Au-delà de la technologie : les étapes clés pour un projet de rénovation réussi
Le choix entre une PAC Air-Air et Air-Eau est une décision technique importante, mais elle n’est qu’une des composantes d’un projet de rénovation énergétique réussi. Se focaliser uniquement sur l’appareil de chauffage sans considérer l’enveloppe du bâtiment est une erreur courante. La performance et la durabilité de votre installation, qui a une durée de vie moyenne de 15 à 20 ans, dépendent d’une approche globale.
La première étape, non négociable, est la réalisation d’un bilan thermique complet de votre habitation par un professionnel qualifié RGE (Reconnu Garant de l’Environnement). Ce bilan identifiera les points faibles de votre isolation (toiture, murs, fenêtres) et hiérarchisera les travaux à effectuer. Chauffer une maison mal isolée, même avec la meilleure PAC du monde, revient à remplir un seau percé. L’adage « la meilleure énergie est celle que l’on ne consomme pas » prend ici tout son sens. Souvent, un investissement dans l’isolation permet de choisir une PAC moins puissante, donc moins chère, et qui fonctionnera avec un meilleur rendement.

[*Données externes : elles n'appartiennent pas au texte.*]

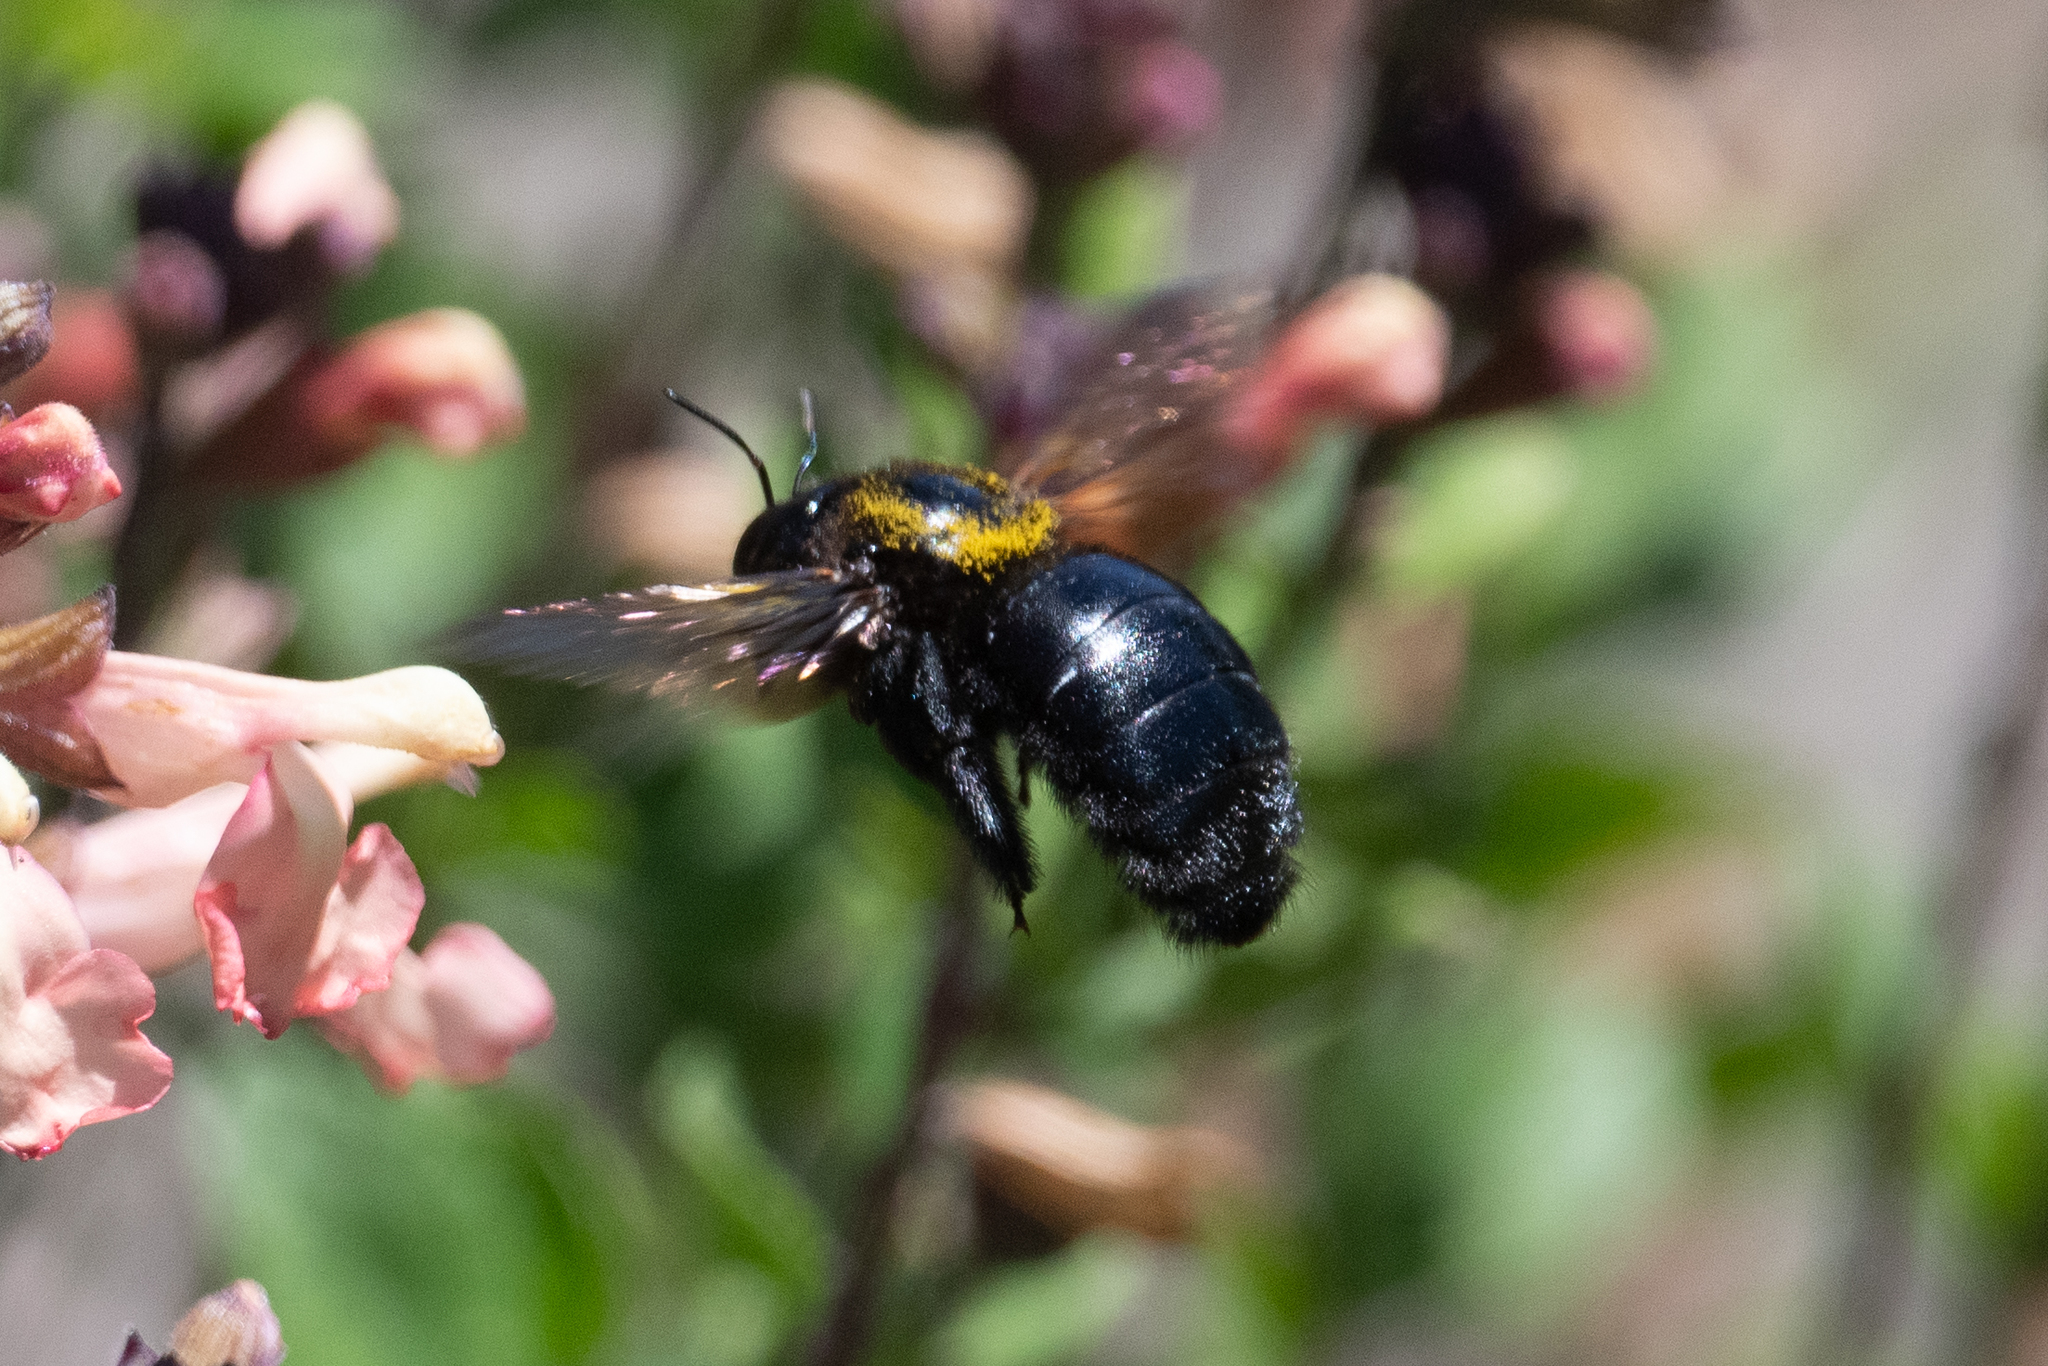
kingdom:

La deuxième étape est le choix de l’installateur. La performance d’une PAC est aussi bonne que la qualité de son installation. Un professionnel compétent saura dimensionner correctement l’appareil, réaliser les réglages fins et assurer une mise en service optimale. N’hésitez pas à demander plusieurs devis et à vérifier les qualifications et les références des artisans. Un entretien annuel, réalisé par un professionnel, est par ailleurs indispensable pour garantir les performances et la longévité de l’équipement.
Enfin, pensez l’écosystème dans son ensemble. Si vous optez pour une PAC Air-Air, quel système pour l’eau chaude sanitaire ? Un chauffe-eau thermodynamique, qui est lui-même une petite pompe à chaleur, est un excellent complément. Si vous choisissez une PAC Air-Eau, avez-vous budgété le potentiel remplacement de quelques radiateurs stratégiques ? C’est en planifiant ces actions de manière coordonnée que votre projet de rénovation atteindra ses objectifs d’économies d’énergie et de confort.
Pour appliquer ces principes et faire le choix le plus judicieux pour votre logement, la première étape concrète consiste à faire réaliser un bilan thermique complet par un professionnel qualifié, qui pourra évaluer l’état de votre isolation et la compatibilité de votre système de chauffage actuel.